Background
Charles Lennox Richardson was born in London in 1834. His middle name is spelled Lenox in census and family documents.
Charles Lennox Richardson was born in London in 1834. His middle name is spelled Lenox in census and family documents.
After Richardson met Woodthorpe Charles Clarke, an old friend from Shanghai, they joined fellow merchant William Marshall, and Marshall's sister-in-law Margaret Watson Borradaile to go on a sightseeing ride via nearby Kanagawa town towards the temple of Kawasaki Daishi. While travelling on the Tōkaidō road – the Imperial highway – through the village of Namamugi (now part of Tsurumi ward, Yokohama), the party encountered the retinue of Satsuma regent daimyō Shimazu Hisamitsu (otherwise Shimazu Saburō) heading in the opposite direction. When Richardson approached Shimazu's palanquin too closely, the daimyō's bodyguard attacked the Englishman. Marshall and Clarke were also severely wounded in the incident. Grievously wounded, Richardson fell from his horse a short distance from the attack and was killed with a coup de grâce on the orders of Shimazu. This is known as the Namamugi Affair.

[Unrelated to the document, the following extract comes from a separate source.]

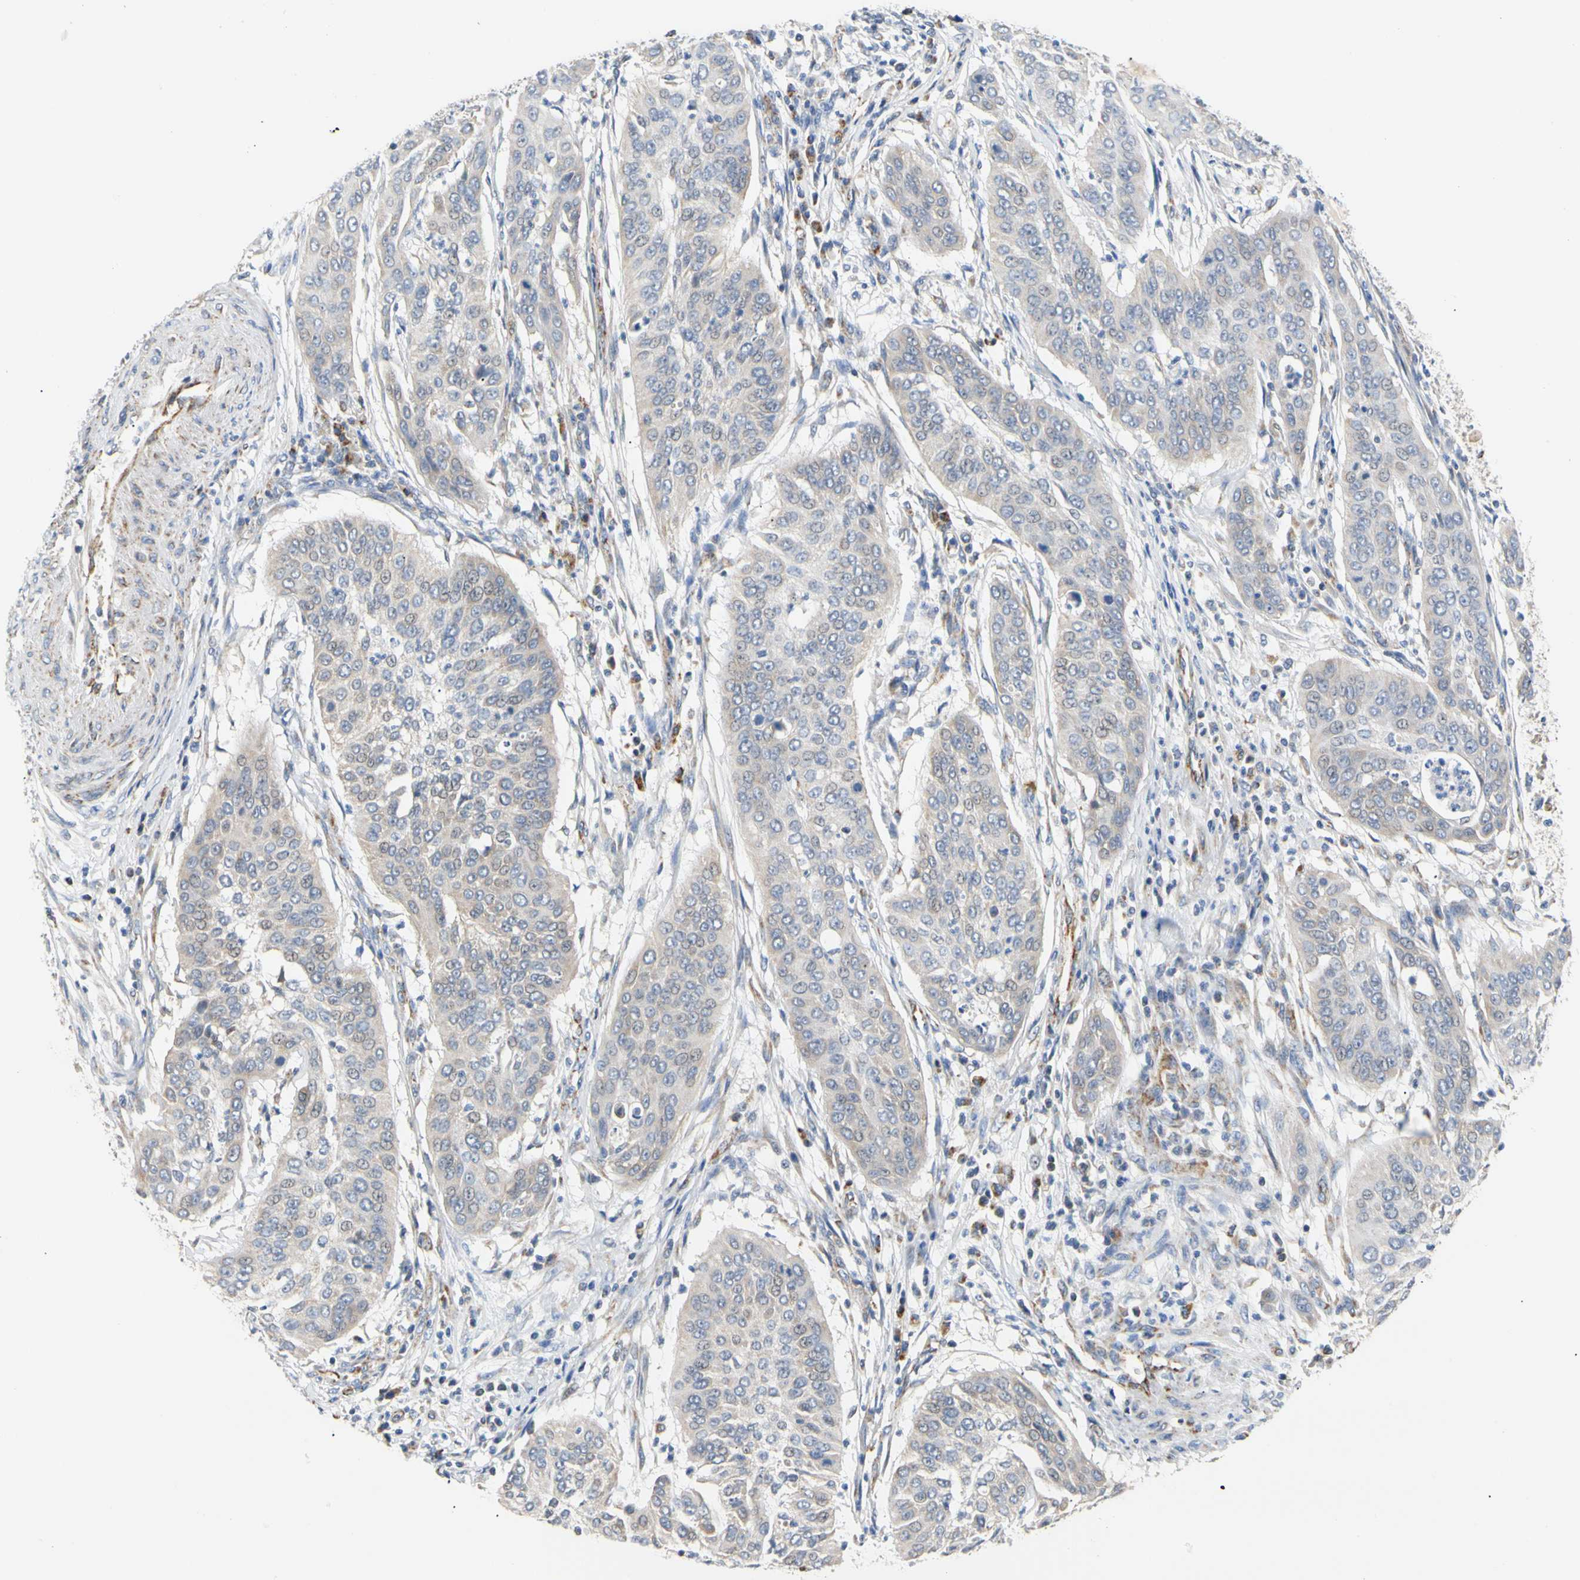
{"staining": {"intensity": "weak", "quantity": "<25%", "location": "cytoplasmic/membranous"}, "tissue": "cervical cancer", "cell_type": "Tumor cells", "image_type": "cancer", "snomed": [{"axis": "morphology", "description": "Normal tissue, NOS"}, {"axis": "morphology", "description": "Squamous cell carcinoma, NOS"}, {"axis": "topography", "description": "Cervix"}], "caption": "Tumor cells show no significant expression in cervical cancer (squamous cell carcinoma). (DAB (3,3'-diaminobenzidine) IHC, high magnification).", "gene": "ACAT1", "patient": {"sex": "female", "age": 39}}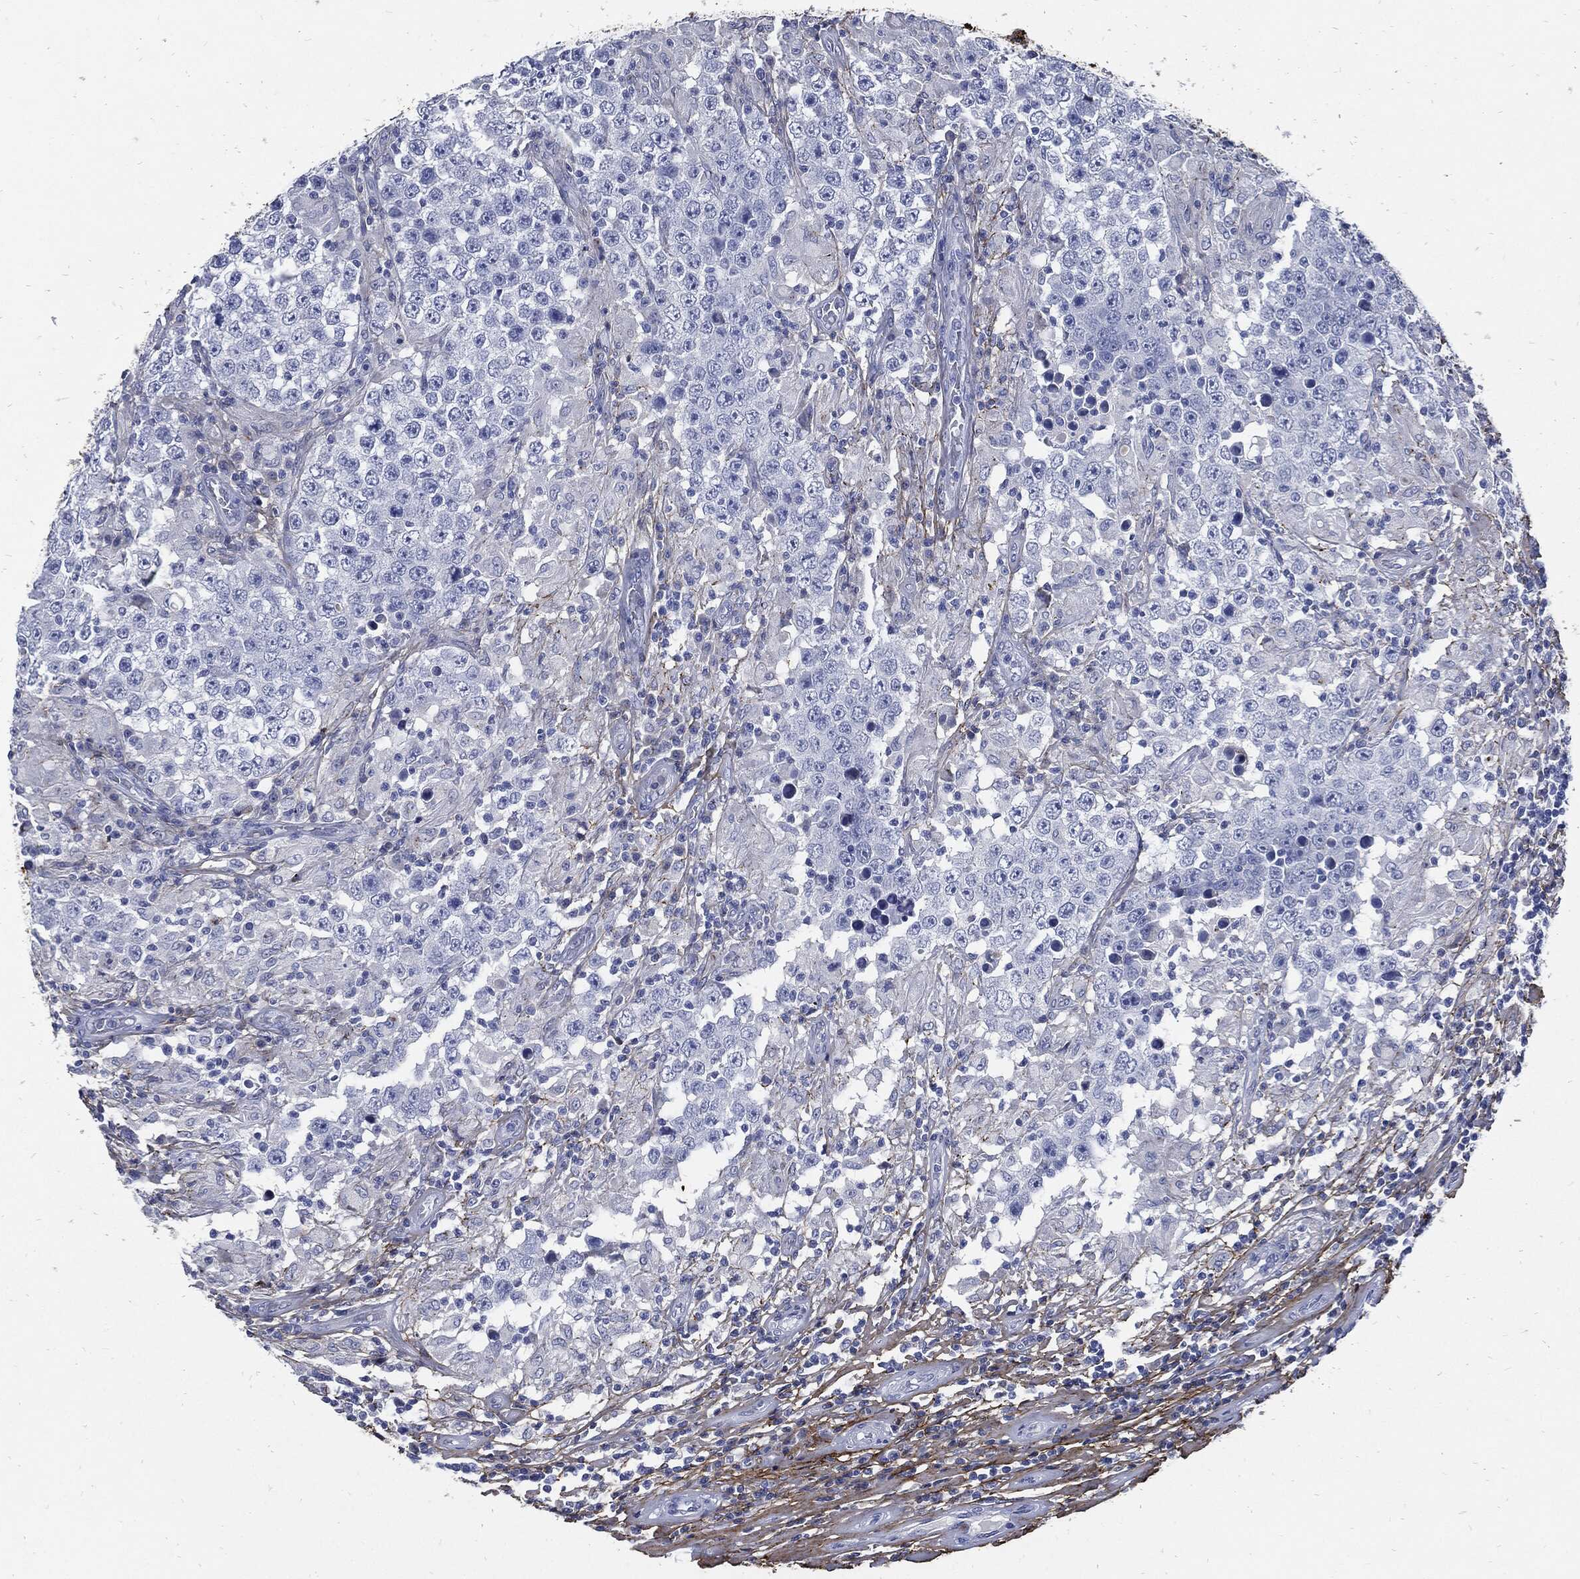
{"staining": {"intensity": "negative", "quantity": "none", "location": "none"}, "tissue": "testis cancer", "cell_type": "Tumor cells", "image_type": "cancer", "snomed": [{"axis": "morphology", "description": "Seminoma, NOS"}, {"axis": "morphology", "description": "Carcinoma, Embryonal, NOS"}, {"axis": "topography", "description": "Testis"}], "caption": "Testis cancer (seminoma) was stained to show a protein in brown. There is no significant staining in tumor cells. (Stains: DAB (3,3'-diaminobenzidine) immunohistochemistry with hematoxylin counter stain, Microscopy: brightfield microscopy at high magnification).", "gene": "FBN1", "patient": {"sex": "male", "age": 41}}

Richardson's grave is in a private plot near to the Yokohama Foreign Cemetery between the later graves of Marshall and Clarke.
Quotes from others about the person
In a 2013 article, Historian Folker Reichert accused Richardson of cultural ignorance, arrogance, and racism. According to Japanese reports at the time, he disrespectfully rode in the middle of the road and even tried to get between the regent's litter and his bodyguards.
Just before the incident, after having been warned not to provoke the guards, Richardson allegedly said, "I have been living in China for fourteen years. I know how to deal with these people."
Richardson's uncle was reportedly not surprised about his nephew's demise and blamed him for being reckless and stubborn.
Frederick Wright-Bruce, the British envoy to China, remembered Richardson as an arrogant adventurer.